他们是逃荒的难民,衣衫褴褛面黄饥瘦的难民,一群饿疯了可以易子而食的难民。
在这列队伍里,不时有些或是瘦得皮肤下骨骼轮廓隐约可见、或身体浮肿得仿佛结茧的蚕一样的人倒下,他们倒下后,便再也没能站起来。片刻之后,便会有几个人不做声的围上去。
“噗通!”一个瘦小的小女孩摔倒在了地上,她嘤嘤的哭泣着,叫着爹娘。而她的爹娘,在几天前便已经先后倒在了这条毫无方向,似乎永远也望不到尽头的路上。
冰冷的小手扶着地面,努力的想站起来,无奈发软的双腿使不出一丝力气。她终究还是再次软倒在地上,意识逐渐迷离,只觉身体无比疲惫,很想就这样沉沉的睡去。
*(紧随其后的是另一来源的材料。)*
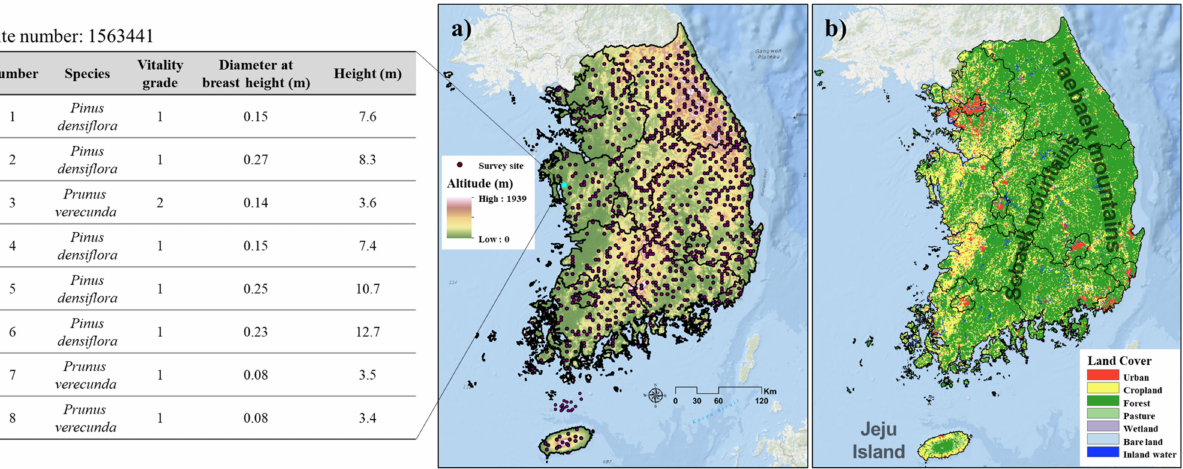
Figure 1. Forest health monitoring surveys in the ROK: ( a ) Distribution of survey plots with an example information of tree vitality in FHM; ( b ) land cover map of the ROK, produced in 2007 by the Ministry of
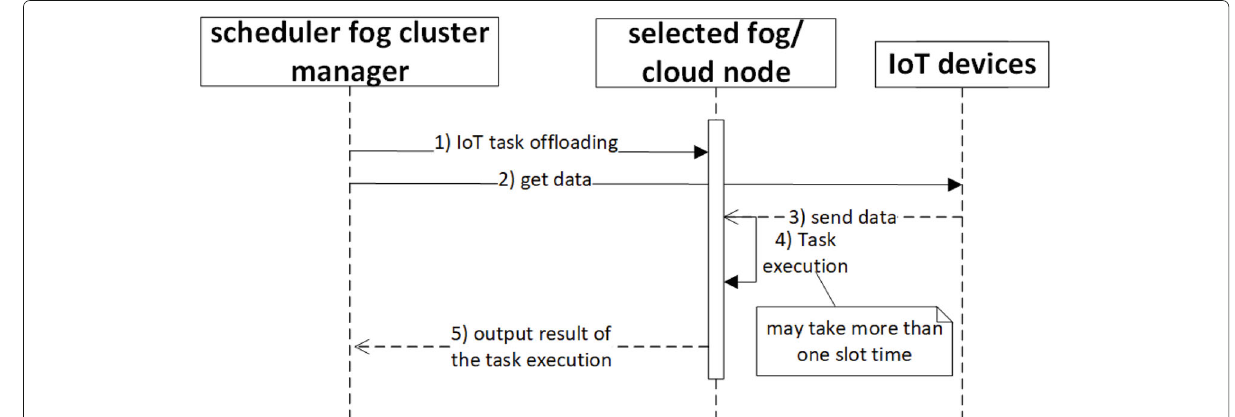
Fig. 3 The process of task execution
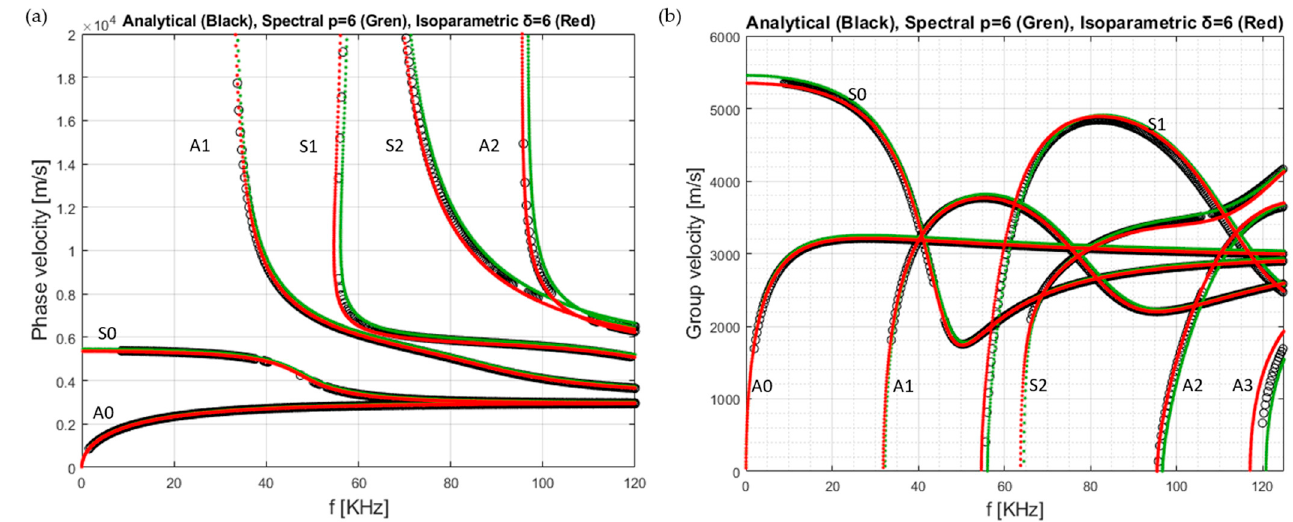
Figure 7. Dispersion curves given by the SBFEM method with isoparametric and spectral elements for a 50 mm-thick isotropic plate. ( a ) Phase velocity. ( b ) Group velocity. Symmetric Sn and antisymmetric An (n = 0, 1, 2,…) modes.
忽然,一个面黄饥瘦的汉子见到她倒下了叫了一嗓子:“这有个倒下的!”
片刻之后,她的身周围起了一群面黄肌瘦,皮包骨头的难民。只见他们一个个面露凶光,每个人的眼神都如同见到了羊的恶狼一般狠狠盯着她。
尽管年幼,然而她却已隐隐对将要发生的事有些了解,哭泣的小女孩身体不断颤抖着:“你,你们要干什么?”
“太饿了,真的,太饿了……!这也是肉啊!”其中一个难民目光呆滞地喃喃说道。
没有被饿过的人压根就不知道这饥饿的滋味有多么难受,人在饿急了的时候,什么事情做不出来?
没有人说话了,一个皮包骨头的汉子默不作声的分开人群,手里拿着一把锈迹斑斑的尖刀蹲在小女孩的身前。那刀尖,离这无助的小女孩越来越近。
此时,一支锋利的弩箭破空袭来,正中那持刀汉子的喉咙。持刀的男人瞪大眼睛,捂着喉咙不甘的倒下,在地上抽搐着。
如雨点般的马蹄声响起,一列车队经过,一马当先的是一位骑着白马的少年,他的手中正握着一架连弩。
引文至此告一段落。